=== RECORDS FOR THE TASK ===

---------------

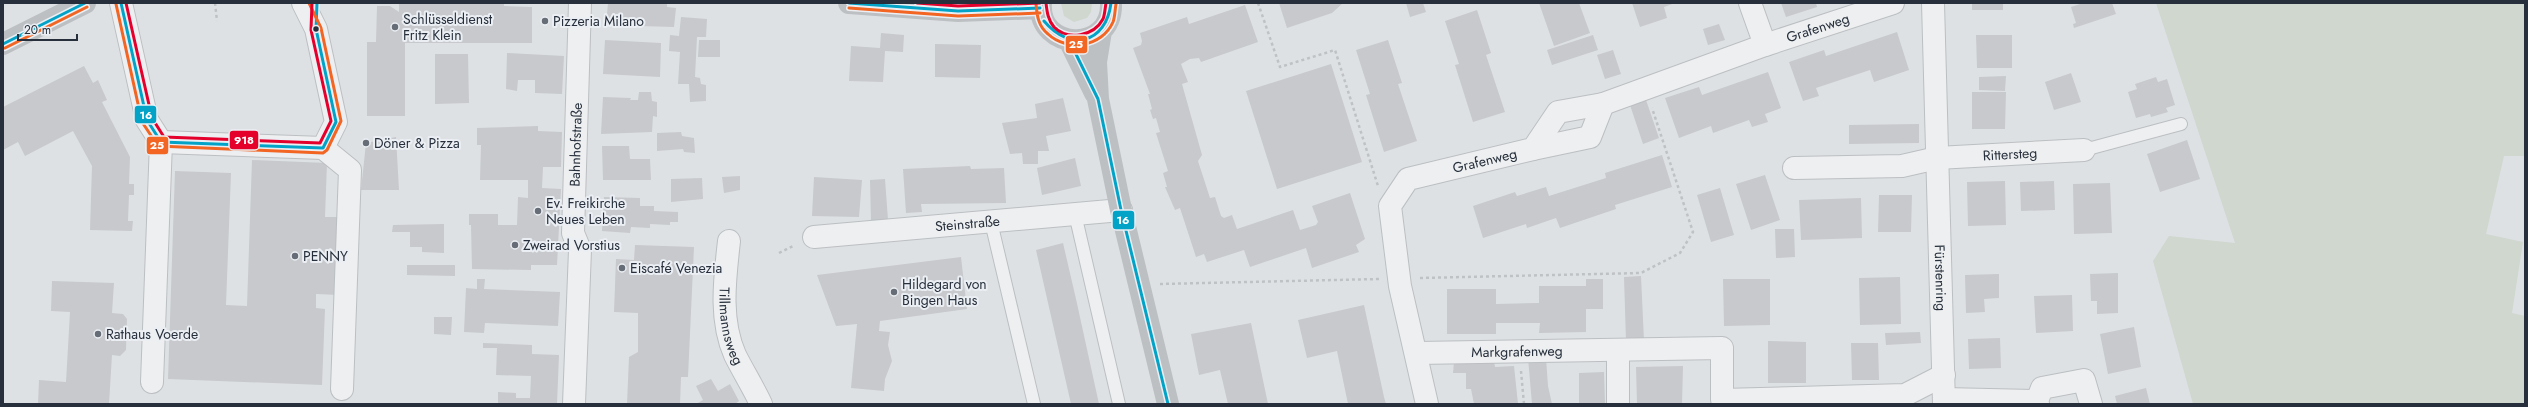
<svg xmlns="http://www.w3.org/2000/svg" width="2528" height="407" viewBox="0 0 2528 407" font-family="Jost,sans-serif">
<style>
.green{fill:#cfd7cf}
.building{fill:#c7c9cc}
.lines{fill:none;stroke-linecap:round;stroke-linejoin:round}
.lane-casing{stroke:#bcbfc2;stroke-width:14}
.street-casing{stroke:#bcbfc2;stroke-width:24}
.path{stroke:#bfc2c5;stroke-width:2.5;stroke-dasharray:3 3;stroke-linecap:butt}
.lane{stroke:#edeff0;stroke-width:12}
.street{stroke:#edeff0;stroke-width:22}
.secondary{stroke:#bcc0c3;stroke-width:22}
.bus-1-casing{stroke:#ebeff4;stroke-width:6}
.bus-2-casing{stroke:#ebeff4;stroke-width:6}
.bus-3-casing{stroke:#ebeff4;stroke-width:6}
.bus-1{stroke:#02a3c7;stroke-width:3}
.bus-2{stroke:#f26522;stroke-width:3}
.bus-3{stroke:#e4002b;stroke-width:3}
.poi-dot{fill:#666d76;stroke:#ebeff4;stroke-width:1.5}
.bus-dot{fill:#262f3b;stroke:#ebeff4;stroke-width:1.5}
.labels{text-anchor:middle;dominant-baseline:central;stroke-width:4;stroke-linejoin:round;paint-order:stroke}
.poi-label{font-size:14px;fill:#262f3b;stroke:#ebeff4;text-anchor:start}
.street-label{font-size:14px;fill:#262f3b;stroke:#ebeff4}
.line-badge{stroke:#ebeff4;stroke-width:1.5}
.badge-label{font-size:11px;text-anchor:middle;font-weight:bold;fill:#fff}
</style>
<rect width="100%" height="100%" fill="#dee1e4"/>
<path class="green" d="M1061 3H1092L1091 12 1087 18 1074 22 1064 16Z
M2156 3H2525V156H2504L2486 234 2523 242 2512 313 2525 316V404H2193L2153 261 2169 236 2235 243Z"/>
<path class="building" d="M399 3H504V6L532 7V43H405V116H367V42H376L377 6H390L399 12Z
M608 3H667V7L676 8 674 27 606 25Z
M1279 3H1343L1332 13 1287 28Z
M1406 3H1423L1426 12 1410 17Z
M1539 3H1579L1590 33 1554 46Z
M1632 3H1675L1664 7 1667 18 1640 27Z
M1781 3H1816L1817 7 1786 17Z
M1972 3H2003V10H1972Z
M2083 3H2112L2116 14 2074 28 2073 24 2076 23 2071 7Z
M1245 5 1258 42 1201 62 1199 58 1190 59 1181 64 1188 82 1182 84 1202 155 1198 161 1210 198 1215 197 1221 216 1224 218 1232 215 1237 229 1293 210 1300 230 1316 225 1318 222 1312 206 1350 193 1365 239 1356 245 1359 252 1312 268 1306 248 1250 267 1244 250 1207 262 1204 254 1196 257 1180 208 1175 210 1165 187H1167L1163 173 1168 171 1156 133 1160 132 1156 118 1153 119 1150 110 1152 109 1148 94H1150L1133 48 1141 45 1142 41 1140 33 1187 17 1189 24Z
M1477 10 1491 53 1486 55 1505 112 1473 122 1455 65 1459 64 1445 21Z
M681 17 707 19 706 37H697L695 77 700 78 701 84 706 85V101L690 102 689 84H678L680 52 669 51 670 35 679 36Z
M1719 24 1725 40 1708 45 1703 29Z
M1897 32 1909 70 1874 82 1870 70 1816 88 1819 96 1803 101 1789 62 1824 50 1826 56Z
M881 33 904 35 903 52 885 51 883 82 849 81 851 46 880 48Z
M1593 35 1598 50 1552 65 1547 50Z
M1976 35H2012V68H1977Z
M605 40 661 43 660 77 603 74Z
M699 40H720V57H698Z
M1388 40 1402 83 1398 84 1417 141 1384 152 1366 95 1370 94 1356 50Z
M935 44 981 45 980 78 935 77Z
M1613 50 1621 74 1605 79 1597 55Z
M507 53 564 56 562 94 535 93V80H518L517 91 506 89Z
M435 54H468L469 103 435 104Z
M1331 64 1362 162 1277 189 1246 91Z
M84 66 93 83 98 80 107 100 102 102 130 157 129 184H134V195H129L128 221H133L132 231 90 230 92 166 73 131 25 156 18 142 3 150V107Z
M1768 72 1781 108 1765 114 1768 122 1752 127 1749 120 1713 133 1711 126 1679 138 1665 98 1699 87 1702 95Z
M2071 73 2081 102 2054 110 2045 82Z
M2006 76 2005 91 1979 90V77Z
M2156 77 2158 82 2167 79 2175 105 2166 108 2168 112 2151 117 2150 114 2136 118 2128 92 2137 89 2135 84Z
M639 92H651L652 101 657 102V117L653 116 652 132 601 134 603 97 631 98 630 100H638Z
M1972 92H2006L2005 129H1972Z
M1645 97 1659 138 1643 144 1629 102Z
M1063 98 1071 131 1046 136 1049 151H1038V164H1023L1022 153 1010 154 1002 123 1037 118 1035 104Z
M1919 124V143L1849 144V125Z
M538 126V131L562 132 561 167H543L542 188 561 189 557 265H531V270L472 269 471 225H469V214H498V225H517L518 197 528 198V180H480L481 145H477V128Z
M681 132 682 136 694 138 695 153 684 152 683 149 657 151V133Z
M396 137 399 190H361L366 143Z
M2187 140 2200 179 2160 192 2147 154Z
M602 146H629L630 159H650L651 180H603Z
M1662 155 1672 187 1615 205 1616 209 1560 228 1556 218 1527 228 1526 224 1483 238 1473 206 1515 192 1517 196 1546 187 1549 196 1606 178 1605 173Z
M1075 158 1081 186 1042 195 1037 168Z
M252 160 327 163 325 217H342L339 295 316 294V308L325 309 322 385 168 379 175 171 231 173 226 305 247 306Z
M970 166 971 169 1004 168 1006 203 921 204 922 212 906 213 903 169Z
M1765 175 1780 220 1751 230 1736 184Z
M740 176V190L724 193 722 177Z
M814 177 862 180 859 217 812 216Z
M702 178 703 199 671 202V179Z
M885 179 888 220 871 222 870 180Z
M2005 181 2006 225 1968 226 1967 182Z
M2054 181 2055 210 2021 211 2020 182Z
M2110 183 2112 233 2074 234 2073 184Z
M1720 188 1734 235 1711 242 1697 195Z
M1879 195H1912L1911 232H1878Z
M604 197 640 198V206H654V211L678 212V222H670V225L650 224V228L631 227 630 233 602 231Z
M1861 198 1862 238 1801 240 1799 200Z
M444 224V253L422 252V247H410V232H392L393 225Z
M1775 229H1794L1795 257 1776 258Z
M1063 243 1076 299 1099 404H1071L1036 250Z
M635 245 694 247 688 377H681L680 404H627L629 357 638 352V313L614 312 616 259 634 260Z
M961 257 967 309 880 321 879 331 890 332 888 345 892 361 885 379 884 391 851 388 857 324 836 326 817 275Z
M407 265H455V276L407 275Z
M2118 273V313L2097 314V301H2091L2090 274Z
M1999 274V298L1984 299 1985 312 1966 313 1965 275Z
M1641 276 1644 341H1626L1624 277Z
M1900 277 1901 324 1860 325 1859 278Z
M477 279H485L484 289 560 292 558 326 485 323 484 333 464 332 466 288 477 289Z
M1586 279H1603V309H1586V332L1539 333 1540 323H1496V334H1447V289H1496V304L1539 303V286H1586Z
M1723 279H1770V325L1724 326Z
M52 281 114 283 112 313 123 314 127 319 126 350 120 356 112 355 109 404H38L39 380 66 382 70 312 51 311Z
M2072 295 2073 331 2036 333 2034 296Z
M1364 305 1384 397 1386 404H1348L1337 351 1307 358 1298 320Z
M434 317H452L451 335 434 334Z
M1251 323 1268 404H1228L1220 370 1199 375 1191 334Z
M2134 327 2141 367 2108 374 2100 334Z
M1920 332 1921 343 1886 345 1885 333Z
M2000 338 2001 368 1969 369 1968 339Z
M1768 341 1806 342V383H1768Z
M483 343 532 345V354L559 355 557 404H498V392L516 393V398H530L531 376 496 375 497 348H483Z
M1851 343H1878L1879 380H1852Z
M1528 358H1546L1548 386 1552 404H1532Z
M1454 362H1494L1495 367 1514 366 1518 404H1474L1471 389H1466V373H1453Z
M1683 366 1682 404H1637L1636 367Z
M1604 372 1605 404H1579V373Z
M711 379 718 391 730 384 739 401 735 404H696L703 400 696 386Z
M2146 388 2150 404H2117L2115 396Z"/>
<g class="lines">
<g class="lane-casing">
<path id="lane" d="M2084 150 2181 124
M1075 214 1119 404
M991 222 1034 404"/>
</g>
<g class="street-casing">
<g id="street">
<path d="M121 3 147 120 161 142 323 148 336 122 316 29 303 3"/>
<path d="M1750 3 1765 45"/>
<path id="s1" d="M1933 3 1944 404"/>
<path d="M323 148 350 170 342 389"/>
<path d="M1533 149 1590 137 1603 104"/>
<path id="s2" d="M1794 168 1902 166 1937 158 2084 150"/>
<path id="s3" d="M814 237 1121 210"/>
<path id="s4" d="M729 241C725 278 719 319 735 355 743 371 753 387 761 404"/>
<path d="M1618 352V404"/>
<path id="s5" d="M1417 353 1722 348V400L1905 395 1944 375"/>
<path d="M152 382 161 142"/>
<path d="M1944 399 2037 401"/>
<path id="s6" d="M574 404 580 250 573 233 580 3"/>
<path id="s7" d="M1427 404 1400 286 1390 206 1408 179 1533 149 1558 112 1603 104 1765 45 1893 3"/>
<path d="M2038 404 2037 401 2042 388 2084 380 2091 404"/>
</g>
</g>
<path class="path" d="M215 3 217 21
M1258 3 1280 67 1335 50 1378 186
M779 253 795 245
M1420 278 1641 273 1680 253 1693 232 1652 108
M1160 284 1379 279
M1521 371 1524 404"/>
<use href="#lane" class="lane"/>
<use href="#street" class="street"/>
<path class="secondary" d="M849 3 958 11 1040 8
M1041 3C1037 51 1113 54 1111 3
M1101 31 1096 62 1098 99 1121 210 1168 404
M1069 40 1095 93
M3 44 85 3"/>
<g class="bus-1-casing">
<path id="bus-1" d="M121 3 147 120 161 142 323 148 336 122 316 29 317 3
M849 3 958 11 1040 8
M1044 21C1070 52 1106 44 1111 3
M1069 40 1098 99 1121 210 1168 404
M3 44 85 3"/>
</g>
<g class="bus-2-casing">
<path id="bus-2" d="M116 4 142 122 158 146 323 153 327 150 341 121 321 28 309 3
M1036 4C1037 15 1038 26 1048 34 1067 52 1102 47 1113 22 1115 17 1115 9 1116 4
M849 8 958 16 1040 13
M5 48 87 7"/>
</g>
<g class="bus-3-casing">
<path id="bus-3" d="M126 3 152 118 164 137 320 143 331 121 311 30 312 3
M917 3 958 6 1040 3
M1046 3C1047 12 1048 20 1054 27 1068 41 1094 36 1103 19 1105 14 1105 8 1106 3"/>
</g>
<use href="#bus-1" class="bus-1"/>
<use href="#bus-2" class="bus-2"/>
<use href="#bus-3" class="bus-3"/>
</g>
<g class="poi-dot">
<circle cx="545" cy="21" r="4"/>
<circle cx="395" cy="27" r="4"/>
<circle cx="366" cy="143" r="4"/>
<circle cx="538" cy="211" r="4"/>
<circle cx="515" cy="245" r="4"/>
<circle cx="295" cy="256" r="4"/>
<circle cx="622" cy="268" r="4"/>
<circle cx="894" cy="292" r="4"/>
<circle cx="98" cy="334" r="4"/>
</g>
<circle class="bus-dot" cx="316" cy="29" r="3.5"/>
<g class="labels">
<g class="poi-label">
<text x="403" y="19">Schlüsseldienst<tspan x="403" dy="16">Fritz Klein</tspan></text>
<text x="553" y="21">Pizzeria Milano</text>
<text x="374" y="143">Döner &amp; Pizza</text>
<text x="546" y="203">Ev. Freikirche<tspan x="546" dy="16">Neues Leben</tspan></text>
<text x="523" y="245">Zweirad Vorstius</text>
<text x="303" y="256">PENNY</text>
<text x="630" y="268">Eiscafé Venezia</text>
<text x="902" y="284">Hildegard von<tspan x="902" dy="16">Bingen Haus</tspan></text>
<text x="106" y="334">Rathaus Voerde</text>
</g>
<g class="street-label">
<text stroke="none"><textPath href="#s7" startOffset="681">Grafenweg</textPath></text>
<text stroke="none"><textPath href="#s6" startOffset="261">Bahnhofstraße</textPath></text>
<text stroke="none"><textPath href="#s2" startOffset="217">Rittersteg</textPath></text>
<text stroke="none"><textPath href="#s7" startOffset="313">Grafenweg</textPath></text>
<text stroke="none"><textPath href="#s3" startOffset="154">Steinstraße</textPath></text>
<text stroke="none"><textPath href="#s1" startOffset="275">Fürstenring</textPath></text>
<text stroke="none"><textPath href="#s4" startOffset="86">Tillmannsweg</textPath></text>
<text stroke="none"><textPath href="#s5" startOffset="100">Markgrafenweg</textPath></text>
</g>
</g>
<g class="line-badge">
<rect x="1065" y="35" width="23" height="19" rx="4" fill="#f26522"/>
<rect x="134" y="105" width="23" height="19" rx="4" fill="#02a3c7"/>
<rect x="229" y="130" width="30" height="20" rx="4" fill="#e4002b"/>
<rect x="146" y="136" width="23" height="19" rx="4" fill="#f26522"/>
<rect x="1112" y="210" width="23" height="20" rx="4" fill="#02a3c7"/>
</g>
<g class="badge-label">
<text x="1076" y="48">25</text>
<text x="146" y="119">16</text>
<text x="244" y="144">918</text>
<text x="157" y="149">25</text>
<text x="1123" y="224">16</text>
</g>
<rect width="2528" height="407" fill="none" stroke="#262f3b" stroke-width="8"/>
<path d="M18 34v6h59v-6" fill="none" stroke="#262f3b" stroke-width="2"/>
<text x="24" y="34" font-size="12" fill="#262f3b" stroke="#ebeff4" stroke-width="3" paint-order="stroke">20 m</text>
</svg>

---------------

=== WHAT THE EXERCISE ASKS ===
For the string "linecap", search the preceding data and copy every line that includes it.

=== RESPONSE BELOW ===
.lines{fill:none;stroke-linecap:round;stroke-linejoin:round}
.path{stroke:#bfc2c5;stroke-width:2.5;stroke-dasharray:3 3;stroke-linecap:butt}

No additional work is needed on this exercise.